ORDER BY timestamp ASC, id ASC

The cursor advance query matches that order:

WHERE conversation = ?
  AND (timestamp > ? OR (timestamp = ? AND id > ?))

Equal-timestamp rows (which do happen — text-stream events written tightly from the same agent) are disambiguated by id, giving a deterministic resume point.

The handshake

┌────────┐               ┌────────┐                 ┌────────┐
│ Client │               │ Bridge │                 │  Bus   │
└────┬───┘               └───┬────┘                 └────┬───┘
     │                       │                           │
     │ GET /api/conv/{cid}   │                           │
     ├──────────────────────>│                           │
     │                       │  receive_since_cursor('') │
     │                       ├──────────────────────────>│
     │                       │  (rows, cursor₀)          │
     │                       │<──────────────────────────┤
     │ {messages, cursor₀}   │                           │
     │<──────────────────────┤                           │
     │                       │                           │
     │ WS connect            │                           │
     ├──────────────────────>│                           │
     │                       │                           │
     │ {subscribe, cid,      │                           │
     │  since_cursor=c₀}     │                           │
     ├──────────────────────>│                           │
     │                       │  receive_since_cursor(c₀) │
     │                       ├──────────────────────────>│
     │                       │  (gap_rows, cursor₁)      │
     │                       │<──────────────────────────┤
     │ message × gap_rows    │                           │
     │<──────────────────────┤                           │
     │                       │                           │
     │         ... relay polls and dispatches live ...   │
     │ message × live rows   │                           │
     │<──────────────────────┤                           │

Any row M with timestamp ts(M) that is committed to the bus between the HTTP read and the subscribe catch-up read is captured by exactly one of the two reads: it is either ts(M) ≤ ts(c₀) (so the HTTP fetch returned it and the subscribe cursor excludes it) or ts(M) > ts(c₀) (so the HTTP fetch did not return it and the subscribe catch-up does). The cursor is the watermark that makes these two sets disjoint.

Mutual exclusion

MessageRelay holds a single asyncio.Lock that serializes:

  • subscribe(conn, cid, since_cursor) — catch-up replay + cursor install.
  • unsubscribe(conn, cid) — cursor removal.
  • _dispatch_messages() — live polling of every active subscription.

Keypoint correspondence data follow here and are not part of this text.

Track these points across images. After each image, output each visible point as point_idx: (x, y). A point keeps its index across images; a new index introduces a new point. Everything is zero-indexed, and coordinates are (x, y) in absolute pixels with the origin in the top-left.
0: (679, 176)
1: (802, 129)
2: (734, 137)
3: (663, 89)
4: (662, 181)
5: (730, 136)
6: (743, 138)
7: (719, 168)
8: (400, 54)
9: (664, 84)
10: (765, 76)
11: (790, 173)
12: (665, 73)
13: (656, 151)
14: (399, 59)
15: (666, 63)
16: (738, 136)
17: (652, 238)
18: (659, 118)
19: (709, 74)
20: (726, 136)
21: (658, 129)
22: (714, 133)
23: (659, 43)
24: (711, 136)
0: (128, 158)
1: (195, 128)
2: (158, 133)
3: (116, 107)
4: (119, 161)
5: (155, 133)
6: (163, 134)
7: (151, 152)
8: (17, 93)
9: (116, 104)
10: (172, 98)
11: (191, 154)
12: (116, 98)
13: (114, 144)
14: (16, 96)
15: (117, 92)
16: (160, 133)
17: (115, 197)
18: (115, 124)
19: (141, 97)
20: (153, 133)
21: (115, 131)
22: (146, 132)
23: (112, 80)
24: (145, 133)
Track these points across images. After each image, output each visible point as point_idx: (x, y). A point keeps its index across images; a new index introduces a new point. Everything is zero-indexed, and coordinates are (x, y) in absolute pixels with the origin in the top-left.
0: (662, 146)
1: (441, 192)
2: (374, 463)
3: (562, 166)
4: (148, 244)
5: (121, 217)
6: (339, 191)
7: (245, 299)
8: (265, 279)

A subscribe-while-polling race is impossible: the catch-up and the first live poll cannot both read from the same cursor value, because the subscribe advances the cursor before releasing the lock.

Escalation events

awaiting_input transitions are now first-class events:

  • input_requested on False → True.
  • escalation_cleared on True → False. The dashboard reacts to this to clear the attention dot. index.html does not infer escalation state by inspecting chat message broadcasts — in fact index.html does not subscribe to any conversation.

Both events are global: they flow through the bridge's broadcast callback and reach every connected client, independent of subscription state.

What the client does not do

  • No id-based dedup of inbound message events.
  • No substring/timestamp-based dedup.
  • No global "last seen" cursor shared across conversations.
  • No inspection of a message event to infer conversation-level state (escalation, completion, etc.) — those are their own event types.

The only exception is the send-side reconciliation of the user's own optimistic entry: when sendMessage posts a new human message, it appends an optimistic DOM entry and binds it to the server's authoritative message id via the POST response. When the corresponding message event arrives on the subscribe stream, the client matches by id and replaces the optimistic entry in place instead of appending a duplicate. This is reconciliation — match-then-replace of a known local placeholder — not a filter against "already seen" state.